(Page-level text extractions)
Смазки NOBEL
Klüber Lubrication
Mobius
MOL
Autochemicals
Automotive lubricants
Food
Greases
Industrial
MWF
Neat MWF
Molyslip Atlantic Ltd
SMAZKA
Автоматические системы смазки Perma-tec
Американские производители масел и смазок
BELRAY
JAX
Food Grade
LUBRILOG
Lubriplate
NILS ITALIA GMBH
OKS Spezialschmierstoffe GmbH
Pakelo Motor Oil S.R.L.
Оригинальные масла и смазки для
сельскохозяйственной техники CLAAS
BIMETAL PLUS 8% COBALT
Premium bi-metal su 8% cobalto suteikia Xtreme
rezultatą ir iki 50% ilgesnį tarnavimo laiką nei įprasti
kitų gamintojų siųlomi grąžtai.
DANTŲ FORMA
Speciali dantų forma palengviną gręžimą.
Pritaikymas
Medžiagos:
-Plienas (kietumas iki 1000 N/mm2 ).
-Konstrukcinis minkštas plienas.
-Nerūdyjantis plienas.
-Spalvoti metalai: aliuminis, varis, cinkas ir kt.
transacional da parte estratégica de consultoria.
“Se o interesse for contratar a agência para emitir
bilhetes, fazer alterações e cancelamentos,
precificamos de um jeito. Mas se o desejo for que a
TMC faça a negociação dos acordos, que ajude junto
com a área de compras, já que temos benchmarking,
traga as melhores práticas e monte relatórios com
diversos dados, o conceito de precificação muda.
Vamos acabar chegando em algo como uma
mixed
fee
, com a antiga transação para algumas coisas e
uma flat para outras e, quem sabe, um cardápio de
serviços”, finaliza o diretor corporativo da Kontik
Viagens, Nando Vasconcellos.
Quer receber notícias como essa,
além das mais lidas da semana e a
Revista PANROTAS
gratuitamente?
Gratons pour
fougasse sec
* * *
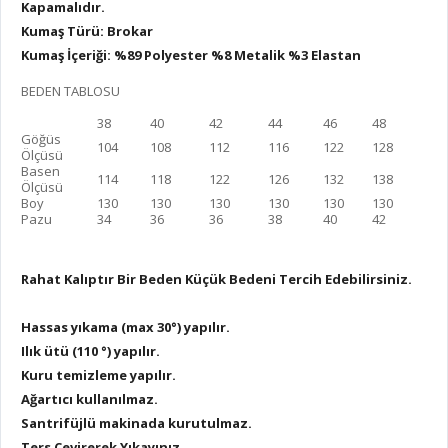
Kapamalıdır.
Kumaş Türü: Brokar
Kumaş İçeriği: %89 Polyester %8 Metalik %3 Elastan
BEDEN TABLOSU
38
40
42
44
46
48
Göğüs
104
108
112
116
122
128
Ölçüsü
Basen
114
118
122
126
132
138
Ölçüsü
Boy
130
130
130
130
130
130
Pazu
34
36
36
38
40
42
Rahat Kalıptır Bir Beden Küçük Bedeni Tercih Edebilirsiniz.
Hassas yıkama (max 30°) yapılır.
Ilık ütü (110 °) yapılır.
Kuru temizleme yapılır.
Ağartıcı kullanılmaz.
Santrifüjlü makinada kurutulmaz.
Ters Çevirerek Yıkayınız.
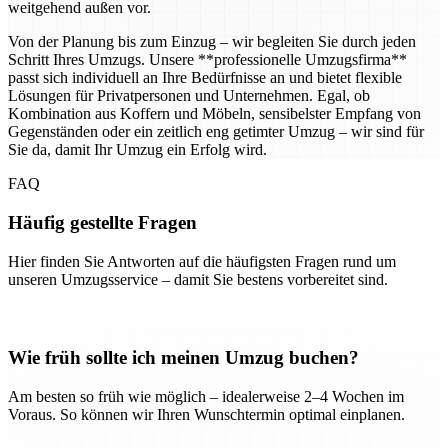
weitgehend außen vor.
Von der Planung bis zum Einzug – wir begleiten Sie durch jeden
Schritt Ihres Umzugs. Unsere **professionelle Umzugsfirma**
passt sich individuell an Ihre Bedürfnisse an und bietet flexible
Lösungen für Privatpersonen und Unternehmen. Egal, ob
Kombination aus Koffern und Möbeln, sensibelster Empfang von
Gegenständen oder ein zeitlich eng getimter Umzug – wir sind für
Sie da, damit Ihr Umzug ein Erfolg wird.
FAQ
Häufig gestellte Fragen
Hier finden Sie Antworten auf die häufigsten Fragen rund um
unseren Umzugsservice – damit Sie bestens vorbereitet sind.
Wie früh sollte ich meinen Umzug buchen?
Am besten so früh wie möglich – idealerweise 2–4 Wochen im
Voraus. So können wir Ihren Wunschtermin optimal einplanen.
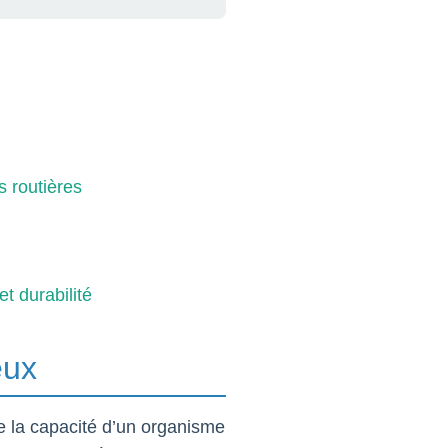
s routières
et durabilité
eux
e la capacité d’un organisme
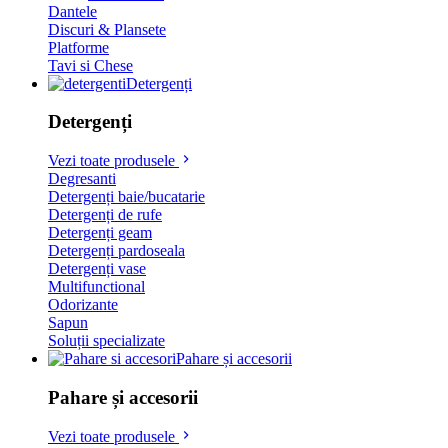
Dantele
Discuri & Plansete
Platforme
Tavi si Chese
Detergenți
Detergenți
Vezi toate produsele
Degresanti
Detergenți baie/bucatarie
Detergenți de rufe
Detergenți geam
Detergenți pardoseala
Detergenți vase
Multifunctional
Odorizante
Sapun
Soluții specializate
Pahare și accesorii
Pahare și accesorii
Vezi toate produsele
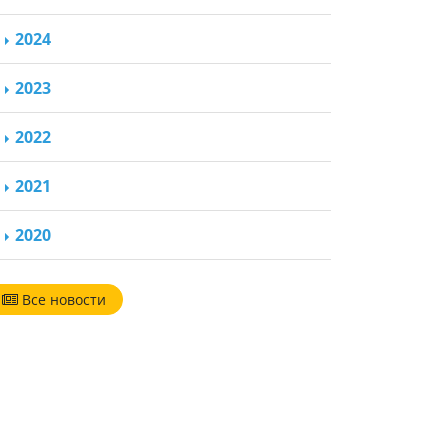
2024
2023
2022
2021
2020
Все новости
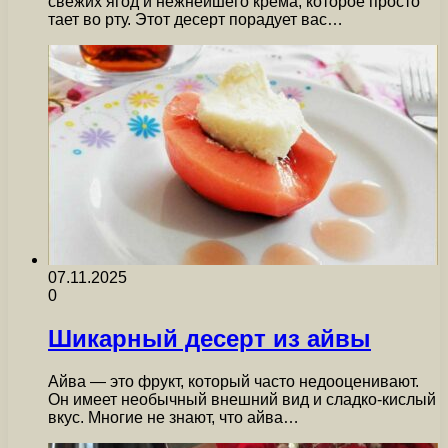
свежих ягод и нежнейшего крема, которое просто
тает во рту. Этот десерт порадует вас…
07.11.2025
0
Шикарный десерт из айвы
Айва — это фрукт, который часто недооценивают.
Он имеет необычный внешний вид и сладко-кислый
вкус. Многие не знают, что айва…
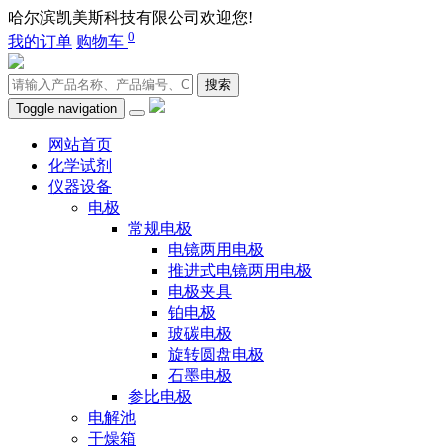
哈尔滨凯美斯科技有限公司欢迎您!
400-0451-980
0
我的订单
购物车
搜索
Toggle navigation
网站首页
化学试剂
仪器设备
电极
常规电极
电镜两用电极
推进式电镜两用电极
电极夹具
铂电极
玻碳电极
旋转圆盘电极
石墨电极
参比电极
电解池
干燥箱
---
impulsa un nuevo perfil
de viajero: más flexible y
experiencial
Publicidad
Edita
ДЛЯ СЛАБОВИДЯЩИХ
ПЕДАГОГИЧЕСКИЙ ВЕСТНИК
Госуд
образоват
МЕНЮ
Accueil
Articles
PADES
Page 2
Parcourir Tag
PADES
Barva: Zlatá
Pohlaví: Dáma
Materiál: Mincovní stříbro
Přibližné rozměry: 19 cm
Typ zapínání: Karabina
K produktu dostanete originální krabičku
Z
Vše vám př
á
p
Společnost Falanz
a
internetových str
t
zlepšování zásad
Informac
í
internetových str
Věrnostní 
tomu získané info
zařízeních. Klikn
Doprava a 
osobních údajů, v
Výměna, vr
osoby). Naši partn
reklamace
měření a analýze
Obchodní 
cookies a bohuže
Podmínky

What this task involves ▸ Copy the lines above verbatim, from the line with "Смазки NOBEL" to the line with "BIMETAL PLUS 8% COBALT", including both of those lines.

Result below ▸
Смазки NOBEL
Klüber Lubrication
Mobius
MOL
Autochemicals
Automotive lubricants
Food
Greases
Industrial
MWF
Neat MWF
Molyslip Atlantic Ltd
SMAZKA
Автоматические системы смазки Perma-tec
Американские производители масел и смазок
BELRAY
JAX
Food Grade
LUBRILOG
Lubriplate
NILS ITALIA GMBH
OKS Spezialschmierstoffe GmbH
Pakelo Motor Oil S.R.L.
Оригинальные масла и смазки для
сельскохозяйственной техники CLAAS
BIMETAL PLUS 8% COBALT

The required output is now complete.